Securing Cardholder Data
EMV: One Step on the Path to Securing Cardholder
EMV technology is an increasingly hot topic among merchants, in large part because of the upcoming Oct. 1, 2015, fraud chargeback liability shift associated with it. A recent Gallup poll found nearly 70 percent of U.S. consumers frequently or occasionally worry about hackers using stolen payment information after making a transaction, topping the list of crimes Americans fret about most (1).
EMV - a step in the right direction
EMV technology has dramatically reduced card fraud resulting from counterfeit, lost and stolen cards in other countries where it is employed, but the U.S. is one of the last major countries to adopt it. The UK Cards Association reports that losses at U.K. retailers has fallen by 67 percent since 2004, and lost and stolen card fraud fell by 58 percent between 2004 and 2009 (2). U.S. adoption of EMV is intended to improve data security across the market.
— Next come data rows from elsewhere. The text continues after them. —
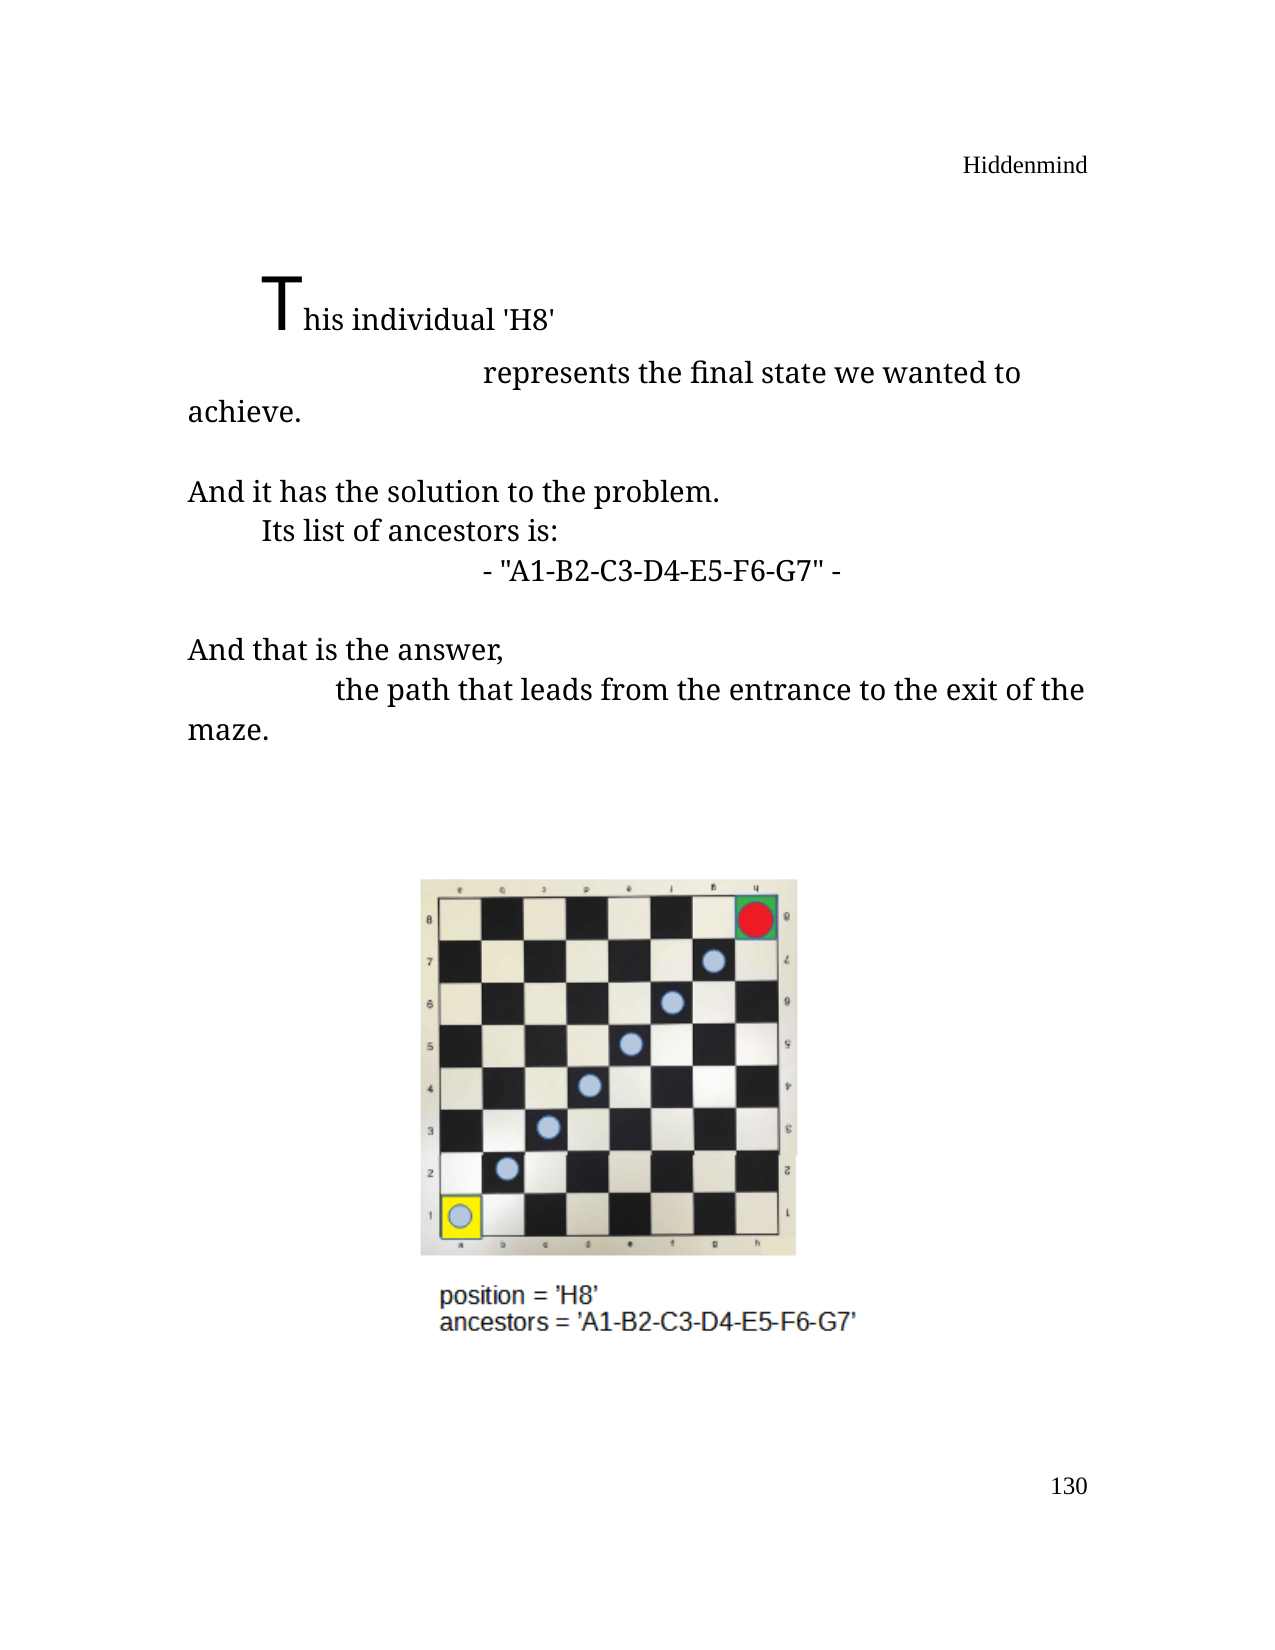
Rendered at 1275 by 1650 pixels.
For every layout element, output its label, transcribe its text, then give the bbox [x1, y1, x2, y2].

text represents the final state we wanted to achieve. [187, 352, 1087, 431]
picture [410, 867, 865, 1342]
text the path that leads from the entrance to the exit of the maze. [187, 669, 1087, 749]
text And it has the solution to the problem. [187, 471, 1087, 511]
text This individual 'H8' [187, 250, 1087, 352]
text Its list of ancestors is: [187, 511, 1087, 550]
text - "A1-B2-C3-D4-E5-F6-G7" - [187, 550, 1087, 590]
text And that is the answer, [187, 630, 1087, 669]
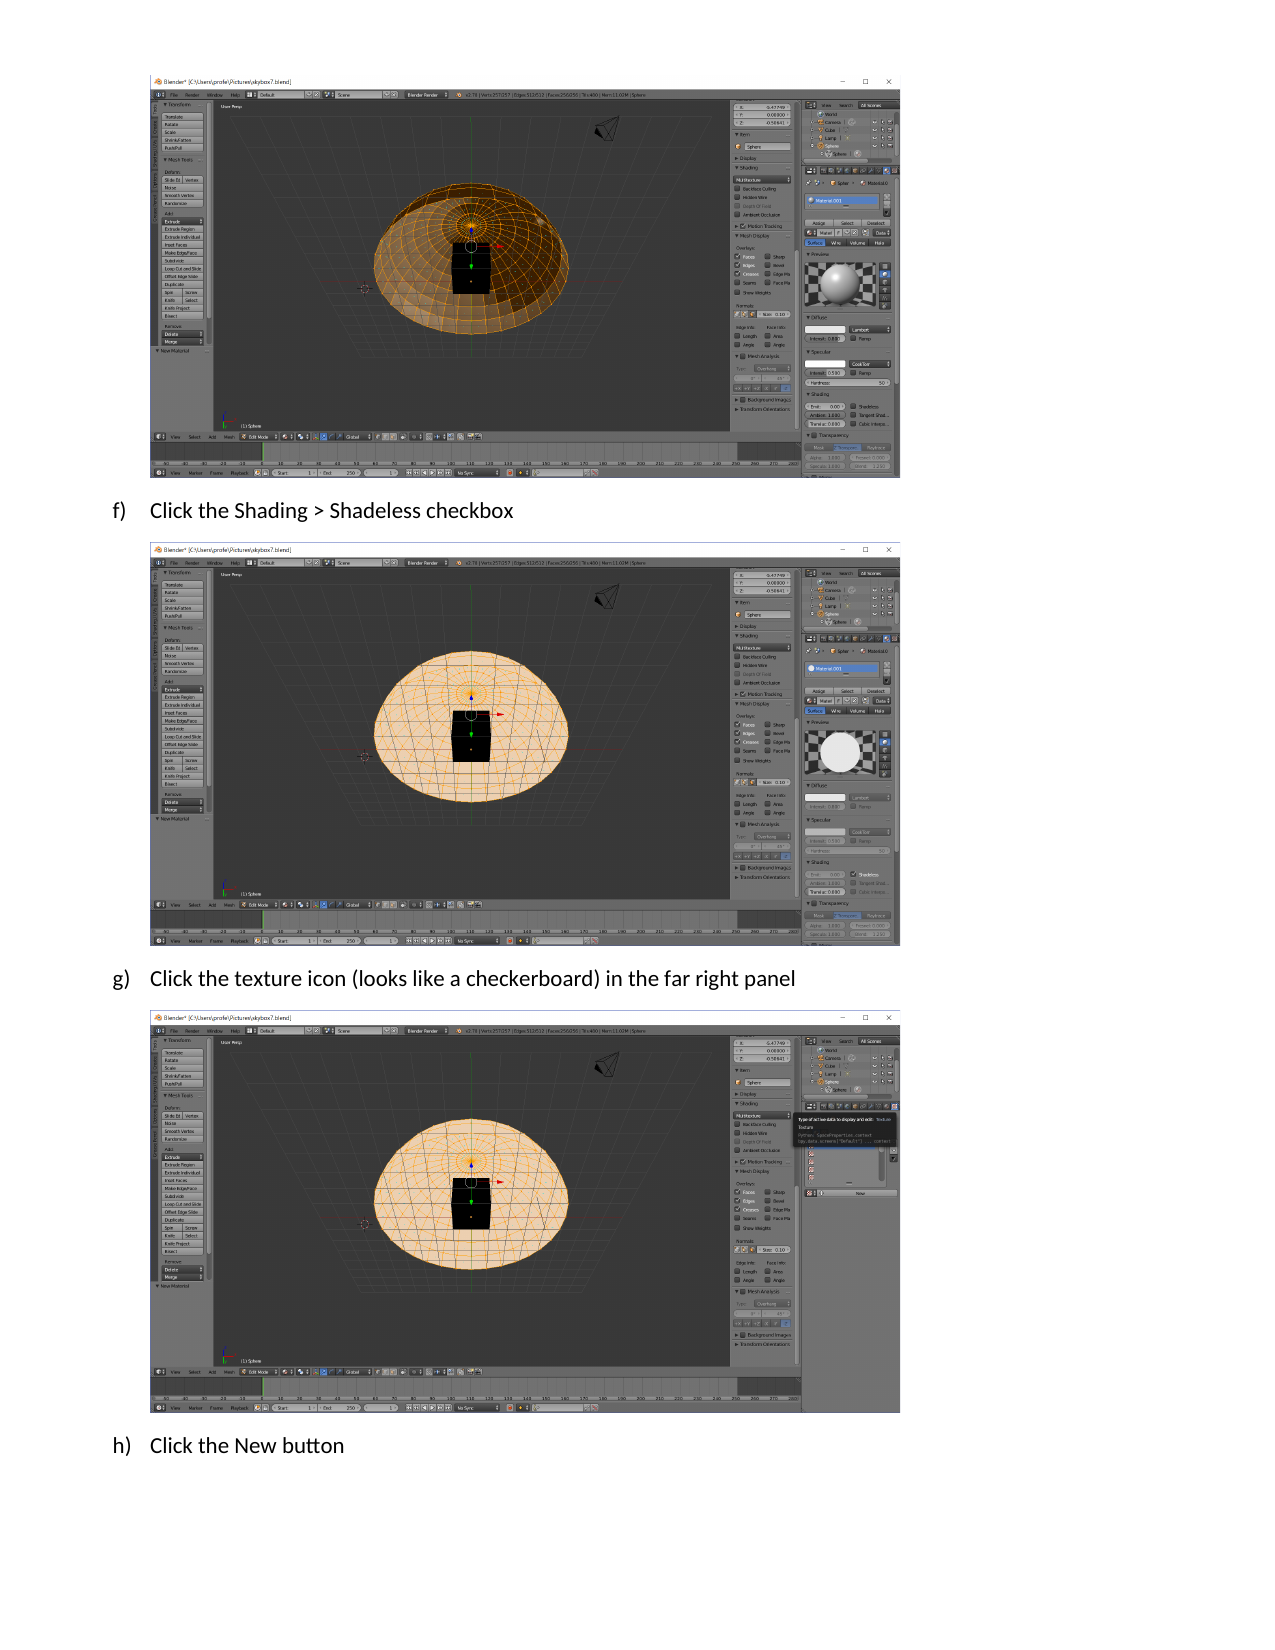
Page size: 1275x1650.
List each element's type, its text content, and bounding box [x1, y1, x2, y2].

list Click the texture icon (looks like a checkerboard) in the far right panel [112, 964, 1200, 992]
list Click the New button [112, 1432, 1200, 1459]
list Click the Shading > Shadeless checkbox [112, 496, 1200, 524]
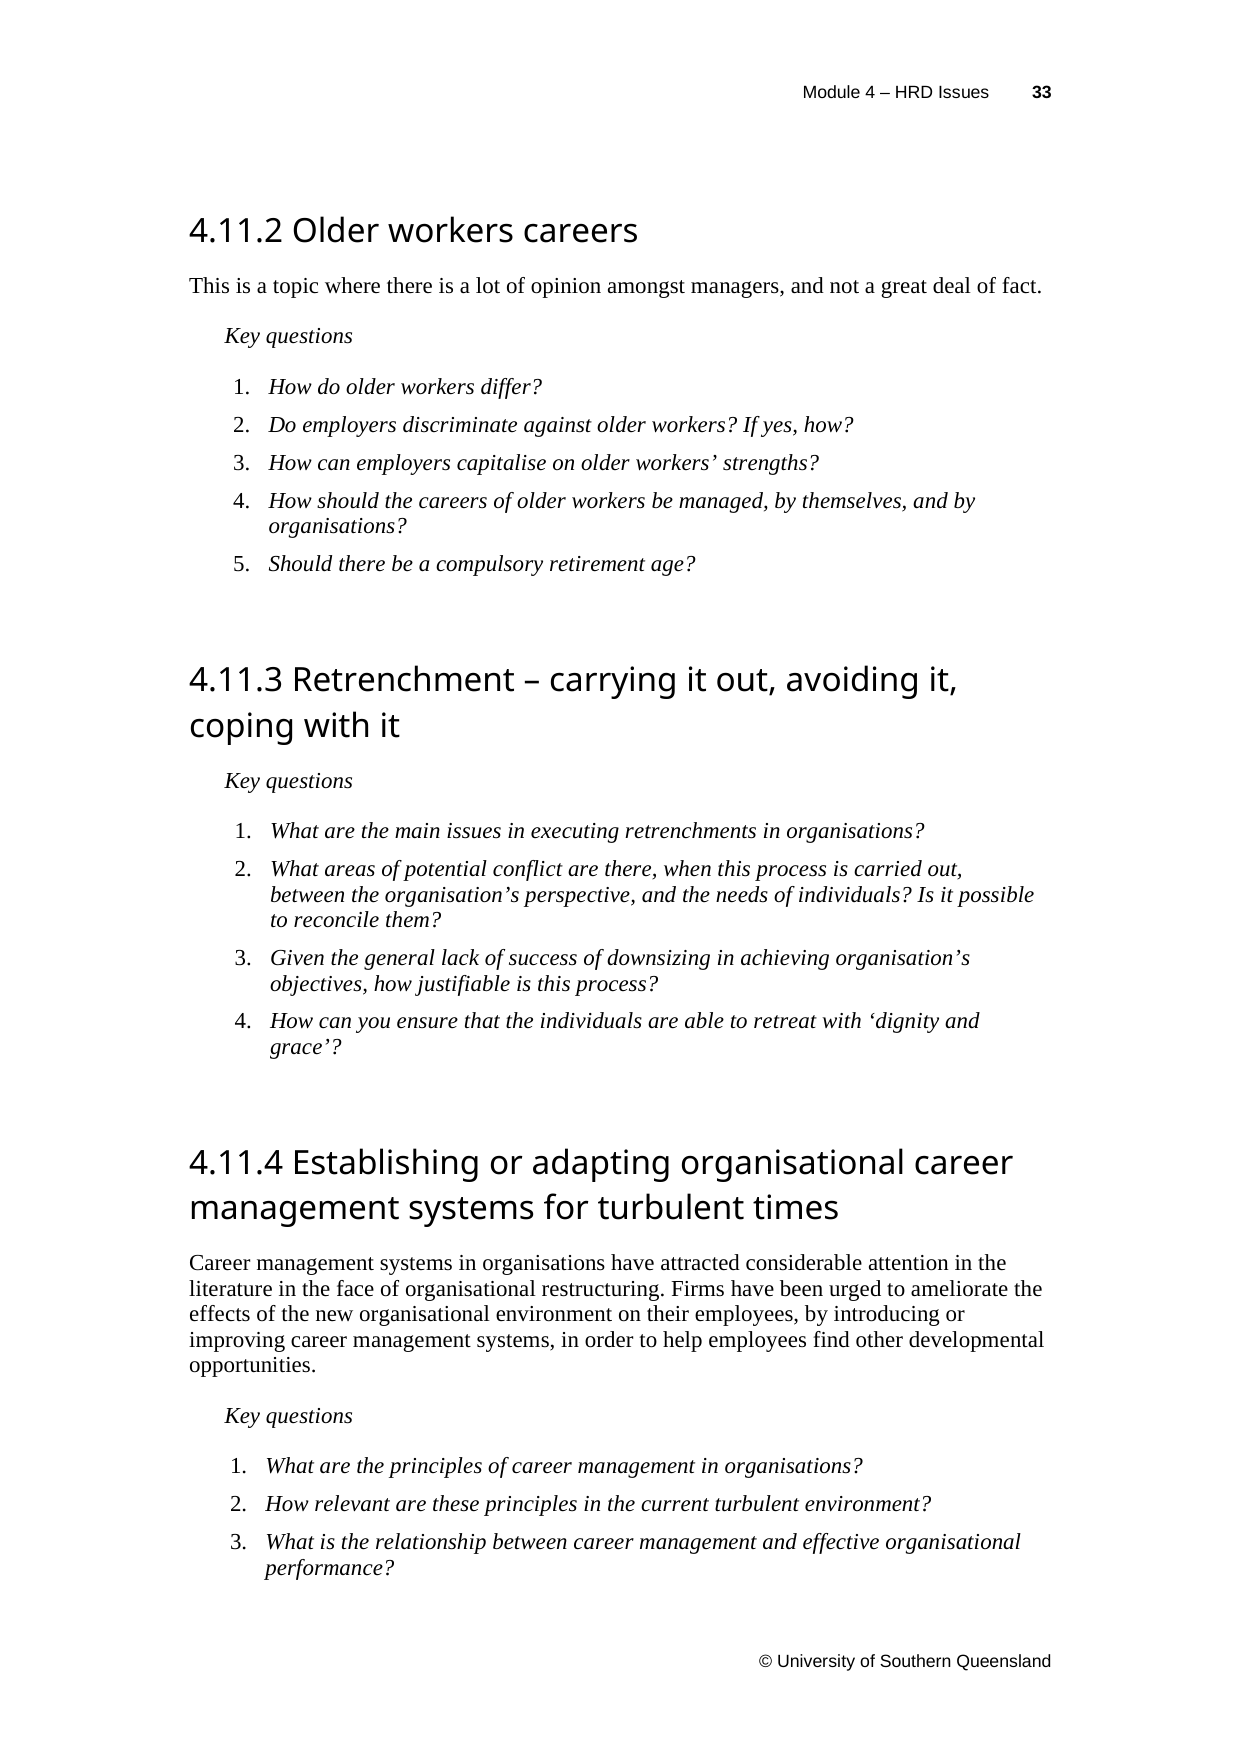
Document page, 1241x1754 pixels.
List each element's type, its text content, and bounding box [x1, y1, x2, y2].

text Career management systems in organisations have attracted considerable attention in the literature in the face of organisational restructuring. Firms have been urged to ameliorate the effects of the new organisational environment on their employees, by introducing or improving career management systems, in order to help employees find other developmental opportunities. [189, 1250, 1051, 1378]
text Key questions [224, 323, 1051, 349]
subtitle Older workers careers [189, 207, 1051, 252]
text Key questions [224, 767, 1051, 793]
table_header What are the principles of career management in organisations? How relevant are these principles in the current turbulent environment? What is the relationship between career management and effective organisational performance? [230, 1454, 1045, 1580]
table_header How do older workers differ? Do employers discriminate against older workers? If yes, how? How can employers capitalise on older workers’ strengths? How should the careers of older workers be managed, by themselves, and by organisations? Should there be a compulsory retirement age? [233, 374, 1045, 577]
subtitle Retrenchment – carrying it out, avoiding it, coping with it [189, 656, 1051, 747]
text Key questions [224, 1403, 1051, 1428]
text This is a topic where there is a lot of opinion amongst managers, and not a great deal of fact. [189, 273, 1051, 298]
table_header What are the main issues in executing retrenchments in organisations? What areas of potential conflict are there, when this process is carried out, between the organisation’s perspective, and the needs of individuals? Is it possible to reconcile them? Given the general lack of success of downsizing in achieving organisation’s objectives, how justifiable is this process? How can you ensure that the individuals are able to retreat with ‘dignity and grace’? [234, 818, 1045, 1059]
subtitle Establishing or adapting organisational career management systems for turbulent times [189, 1139, 1051, 1229]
Given the ever-evolving payments security requirements merchants face today, most business owners have questions regarding EMV. One of the most common misconceptions in the payments industry is that EMV is the saving grace against the looming threat of a data breach.
In a perfect world, that would be true. Unfortunately, that's not the case. EMV provides better security against fraud because the card data needed to complete a transaction is embedded in a microchip on the credit or debit card, which is nearly impossible to counterfeit because it creates a one-time identifier code for that payment. However, EMV does not prevent breaches.
Three-pronged approach to complete protection
Breaches are nearly impossible to prevent. But we can prevent cybercriminals from being able to use any data they steal with other security technologies like tokenization and point to point (P2P) encryption, also known as end to end (E2E) encryption. Tokenization replaces sensitive payment data with a unique token and is an effective and affordable way to protect your customers’ card data. E2E encryption protects data in flight by masking the full credit card number with meaningless characters so full credit card data is never clearly visible to thieves.
When EMV technology is accompanied by tokenization and P2P/E2E encryption, consumer card information is not only incredibly difficult to obtain, but nearly impossible to replicate if illegally obtained. With EMV, tokenization, P2P/E2E encryption at play, when cybercriminals breach a system to extract data, they won’t able to do anything with it.
While EMV technology adds value to the entire payment process, it is just one piece of the security puzzle. Data theft is an omnipresent aspect of the payment industry. An EMV solution that includes tokenization and P2P/E2E encryption is among the best options for preventing fraud while also securing card data. Merchants that upgrade their POS systems to comply with EMV guidelines are taking a big step forward in the ongoing battle to protect their customers and their business.